Here’s a look at recent quarantine numbers from a handful of Chicagoland school districts (not easy to find as most do not publish quarantine data or any relevant Covid-related data at all):
DISTRICT 214
DISTRICT 211
DISTRICT 64
Notice how District 64 uses “Exclusion” to categorize students, which according to its website are “individuals excluded from school due to isolation or quarantine.”
Looking at the data from these three districts, one of them, District 211 is minimizing the amount of quarantines. Others, like D214 and 64, are struggling to do so.
Comments from district leaders are baffling in how they believe SHIELD testing is their way out of “the pandemic.”
From the Chicago Tribune about District 64:
In August, (D64 Superintendent Eric) Olson said testing will allow for fewer students to be quarantined at home if they came into contact with someone who tested positive for the virus.

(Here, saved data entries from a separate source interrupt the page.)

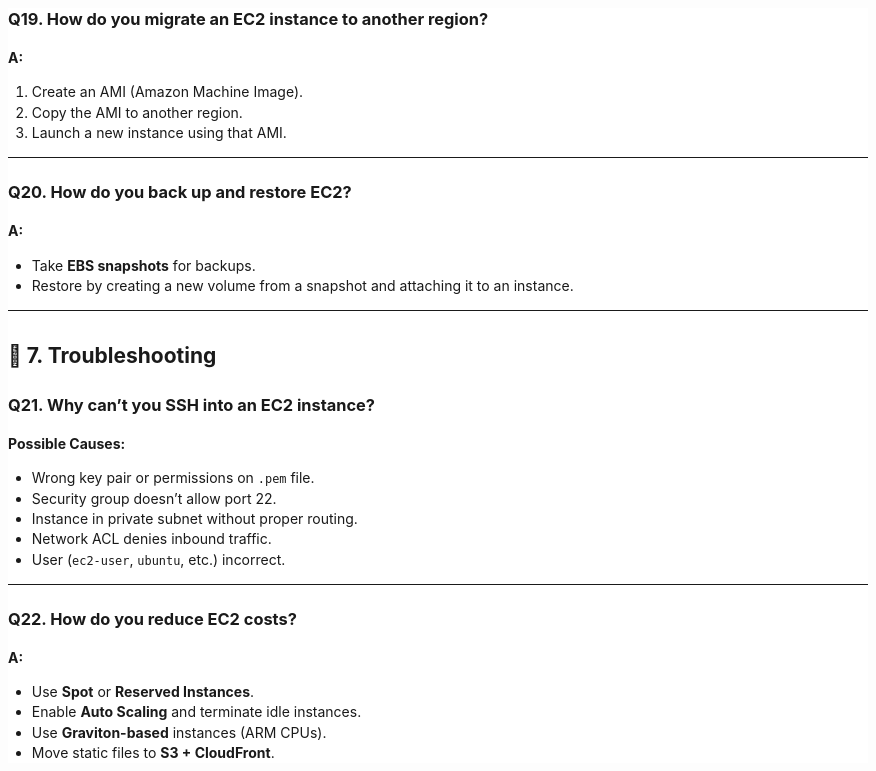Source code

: ### **Q19. How do you migrate an EC2 instance to another region?**

**A:**

1. Create an AMI (Amazon Machine Image).
2. Copy the AMI to another region.
3. Launch a new instance using that AMI.

---

### **Q20. How do you back up and restore EC2?**

**A:**

* Take **EBS snapshots** for backups.
* Restore by creating a new volume from a snapshot and attaching it to an instance.

---

## 🔹 7. Troubleshooting

### **Q21. Why can’t you SSH into an EC2 instance?**

**Possible Causes:**

* Wrong key pair or permissions on `.pem` file.
* Security group doesn’t allow port 22.
* Instance in private subnet without proper routing.
* Network ACL denies inbound traffic.
* User (`ec2-user`, `ubuntu`, etc.) incorrect.

---

### **Q22. How do you reduce EC2 costs?**

**A:**

* Use **Spot** or **Reserved Instances**.
* Enable **Auto Scaling** and terminate idle instances.
* Use **Graviton-based** instances (ARM CPUs).
* Move static files to **S3 + CloudFront**.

According to the in-person learning plan, unvaccinated students and staff who were potentially exposed to COVID-19 can remain in school and will not have to quarantine if they continue to test negatively on days 1, 3, 5 and 7 following an exposure
How is more testing going lessen the amount of lost school days due to quarantining? If everyone is masked all day, what is the point of a daily spit test?
Pritzker and his propaganda machine have snowed district officials into his No Covid agenda, that the virus must be wiped off the face of the earth like a nuclear weapon, and not the mutating viral contagion it is and always will be.
And when resistance strikes, fire off another EO to calm the stormy political seas.
At the end of Season 3 of “The Wire,” Baltimore police finally bring enough heat to bring down the Barksdale crew. Arrests are made and the family splinters off. But the irony of the show is how nothing changes.
There may be new players, but The Game is The Game.
That’s how it is for Pritzker. He governs through orders and mandates, his version of The Game, with no counterbalance or end in sight.